For a while we’ve known Saturn has a bizarre hexagonal storm at its north pole – but now we’ve discovered it’s even weirder than we thought.

Published in Nature Communications, scientists led by Leigh Fletcher from the University of Leicester in the UK used data from the Cassini spacecraft to study Saturn’s northern hemisphere. Here they found that a giant vortex sits high above the hexagonal storm – and it’s also a hexagon.

"The edges of this newly-found vortex appear to be hexagonal, precisely matching a famous and bizarre hexagonal cloud pattern we see deeper down in Saturn's atmosphere," Fletcher said in a statement.

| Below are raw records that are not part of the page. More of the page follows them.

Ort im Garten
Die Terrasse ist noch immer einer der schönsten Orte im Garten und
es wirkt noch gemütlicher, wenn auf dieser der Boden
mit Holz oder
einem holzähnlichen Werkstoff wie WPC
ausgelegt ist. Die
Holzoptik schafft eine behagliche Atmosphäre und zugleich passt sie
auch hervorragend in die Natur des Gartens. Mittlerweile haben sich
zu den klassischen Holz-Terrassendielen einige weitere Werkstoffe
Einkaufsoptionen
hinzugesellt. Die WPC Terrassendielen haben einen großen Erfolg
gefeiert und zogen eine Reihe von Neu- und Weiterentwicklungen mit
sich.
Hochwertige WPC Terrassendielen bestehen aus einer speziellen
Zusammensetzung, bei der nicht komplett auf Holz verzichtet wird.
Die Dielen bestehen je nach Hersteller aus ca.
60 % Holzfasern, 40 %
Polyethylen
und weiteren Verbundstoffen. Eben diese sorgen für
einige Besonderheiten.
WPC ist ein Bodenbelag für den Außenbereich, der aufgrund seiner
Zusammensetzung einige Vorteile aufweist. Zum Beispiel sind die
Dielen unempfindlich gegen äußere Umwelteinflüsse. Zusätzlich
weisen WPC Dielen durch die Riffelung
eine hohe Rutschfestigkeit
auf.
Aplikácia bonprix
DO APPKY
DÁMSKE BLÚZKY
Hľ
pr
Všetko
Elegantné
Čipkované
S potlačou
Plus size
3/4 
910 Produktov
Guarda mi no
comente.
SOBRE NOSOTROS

The vortex sits about 290 kilometers (180 miles) above Saturn’s clouds, in a region of the upper atmosphere known as the stratosphere. The vortex appeared during the Cassini mission in 2014 as the northern hemisphere moved into its summer; a similar (but not hexagonal) vortex had previously been seen during the southern hemisphere’s summer.

Scientists were able to see this feature at the north pole for the first time with the Composite Infrared Spectrometer (CIRS) once the temperatures increased. And, as it came into view, they started to see how it closely matched the famous hexagonal storm.

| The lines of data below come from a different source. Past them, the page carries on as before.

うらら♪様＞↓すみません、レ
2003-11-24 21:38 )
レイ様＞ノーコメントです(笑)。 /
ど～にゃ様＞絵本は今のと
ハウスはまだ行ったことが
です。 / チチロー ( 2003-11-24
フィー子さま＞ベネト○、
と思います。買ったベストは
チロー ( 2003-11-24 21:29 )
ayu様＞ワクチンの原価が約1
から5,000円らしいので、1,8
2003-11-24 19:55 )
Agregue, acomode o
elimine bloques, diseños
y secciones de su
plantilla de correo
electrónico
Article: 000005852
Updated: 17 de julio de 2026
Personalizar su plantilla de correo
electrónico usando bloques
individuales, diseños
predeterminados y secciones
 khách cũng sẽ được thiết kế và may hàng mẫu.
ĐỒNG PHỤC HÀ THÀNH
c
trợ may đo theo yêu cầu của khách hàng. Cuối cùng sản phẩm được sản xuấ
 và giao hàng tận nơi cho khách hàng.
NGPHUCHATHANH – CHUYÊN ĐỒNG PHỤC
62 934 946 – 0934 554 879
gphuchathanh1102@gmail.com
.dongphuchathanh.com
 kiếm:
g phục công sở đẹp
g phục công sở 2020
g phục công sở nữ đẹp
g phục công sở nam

"As the polar vortex became more and more visible, we noticed it had hexagonal edges, and realised that we were seeing the pre-existing hexagon at much higher altitudes than previously thought," co-author Sandrine Guerlet from the Laboratoire de Météorologie Dynamique in France said in the statement.

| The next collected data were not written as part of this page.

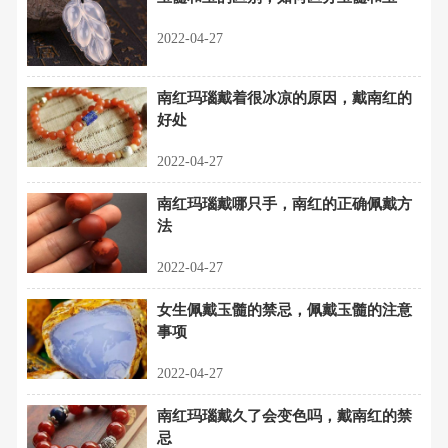
2022-04-27
南红玛瑙戴着很冰凉的原因，戴南红的
好处
2022-04-27
南红玛瑙戴哪只手，南红的正确佩戴方
法
2022-04-27
女生佩戴玉髓的禁忌，佩戴玉髓的注意
事项
2022-04-27
南红玛瑙戴久了会变色吗，戴南红的禁
忌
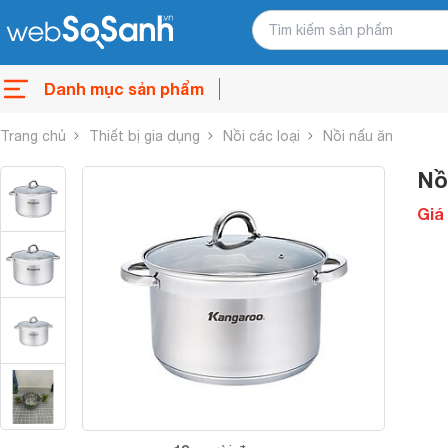
Danh mục sản phẩm
Trang chủ
Thiết bị gia dụng
Nồi các loại
Nồi nấu ăn
Nồ
Giá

While interesting, this throws up a whole bunch of new questions. First and foremost is why jet streams on Saturn produce these hexagonal shapes, although there are some ideas. We don’t see them anywhere else, be that Earth or other planets, so what’s so special about Saturn?

The other question is whether this new hexagonal vortex is part of the storm below, or if it’s sitting on top. If the former, that means the entire structure is hundreds of kilometers in height. While this seems unlikely as wind conditions change a lot at different altitudes, a process known as “evanescence” may mean patterns like this could be maintained throughout the atmosphere.

"One way that wave 'information' can leak upwards is via a process called evanescence, where the strength of a wave decays with height but is just about strong enough to still persist up into the stratosphere," said Fletcher.

Unfortunately, answers to these questions might be hard to come by. The Cassini mission came to an end in September 2017, and Fletcher noted it was “frustrating” they’d only spotted this feature towards the end of the mission.

What is clear, though, is that Saturn is super weird. Cassini might be gone, but we’re still finding out some rather amazing things about the ringed planet thanks to its data.